Records =>
• • •
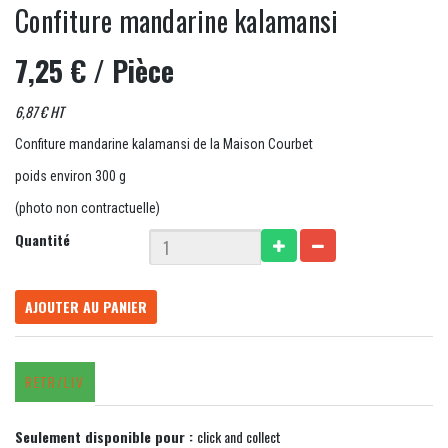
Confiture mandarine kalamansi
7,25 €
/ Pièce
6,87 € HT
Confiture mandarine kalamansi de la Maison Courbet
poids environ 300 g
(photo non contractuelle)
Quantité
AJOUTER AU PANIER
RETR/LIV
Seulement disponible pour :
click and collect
• • •
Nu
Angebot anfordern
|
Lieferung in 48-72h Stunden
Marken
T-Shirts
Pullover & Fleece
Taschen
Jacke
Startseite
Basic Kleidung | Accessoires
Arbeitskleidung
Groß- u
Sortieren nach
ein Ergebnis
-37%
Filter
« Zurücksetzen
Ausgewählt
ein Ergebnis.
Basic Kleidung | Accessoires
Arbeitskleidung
• • •
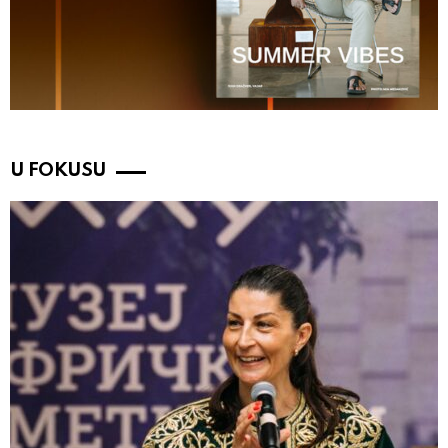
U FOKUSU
• • •
Exercise description => If a line in the listing holds the word "Confiture", copy it out.

Result of the exercise =>
Confiture mandarine kalamansi
Confiture mandarine kalamansi de la Maison Courbet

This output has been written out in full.